(Page images and extracted text)

+ + + + +

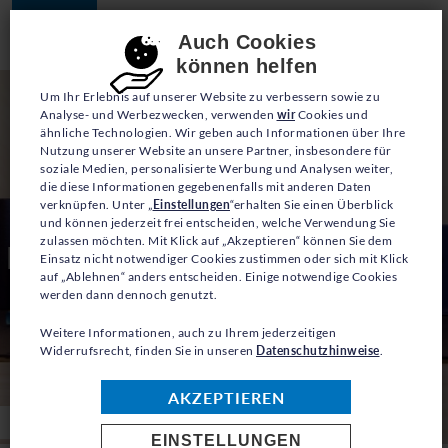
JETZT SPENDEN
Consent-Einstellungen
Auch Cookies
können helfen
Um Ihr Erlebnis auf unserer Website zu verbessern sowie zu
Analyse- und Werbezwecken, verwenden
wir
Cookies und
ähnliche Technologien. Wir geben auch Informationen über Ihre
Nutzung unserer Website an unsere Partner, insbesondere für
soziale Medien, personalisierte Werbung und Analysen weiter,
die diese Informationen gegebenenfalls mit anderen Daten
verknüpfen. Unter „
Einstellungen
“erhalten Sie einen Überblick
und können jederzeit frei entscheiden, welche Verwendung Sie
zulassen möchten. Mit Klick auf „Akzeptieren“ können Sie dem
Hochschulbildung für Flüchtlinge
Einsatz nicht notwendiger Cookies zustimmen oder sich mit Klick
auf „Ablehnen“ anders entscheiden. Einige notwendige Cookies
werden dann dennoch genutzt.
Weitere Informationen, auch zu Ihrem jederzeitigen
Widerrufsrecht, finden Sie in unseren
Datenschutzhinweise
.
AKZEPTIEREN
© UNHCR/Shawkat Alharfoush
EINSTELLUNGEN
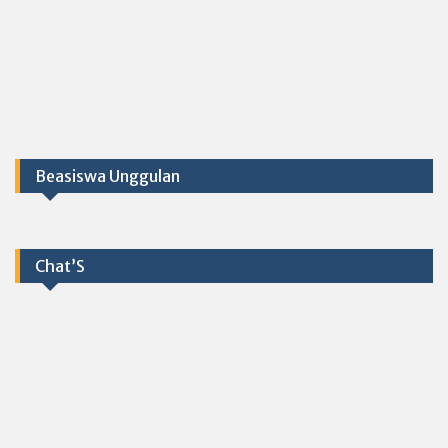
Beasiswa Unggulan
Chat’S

+ + + + +

EXERCISE BRIEF: Only exact duplicates of the lines from the one containing "ähnliche Technologien. Wir" through the final line of the entries, both included, are needed, with pictures left out.

ANSWER AREA:
ähnliche Technologien. Wir geben auch Informationen über Ihre
Nutzung unserer Website an unsere Partner, insbesondere für
soziale Medien, personalisierte Werbung und Analysen weiter,
die diese Informationen gegebenenfalls mit anderen Daten
verknüpfen. Unter „
Einstellungen
“erhalten Sie einen Überblick
und können jederzeit frei entscheiden, welche Verwendung Sie
zulassen möchten. Mit Klick auf „Akzeptieren“ können Sie dem
Hochschulbildung für Flüchtlinge
Einsatz nicht notwendiger Cookies zustimmen oder sich mit Klick
auf „Ablehnen“ anders entscheiden. Einige notwendige Cookies
werden dann dennoch genutzt.
Weitere Informationen, auch zu Ihrem jederzeitigen
Widerrufsrecht, finden Sie in unseren
Datenschutzhinweise
.
AKZEPTIEREN
© UNHCR/Shawkat Alharfoush
EINSTELLUNGEN
Beasiswa Unggulan
Chat’S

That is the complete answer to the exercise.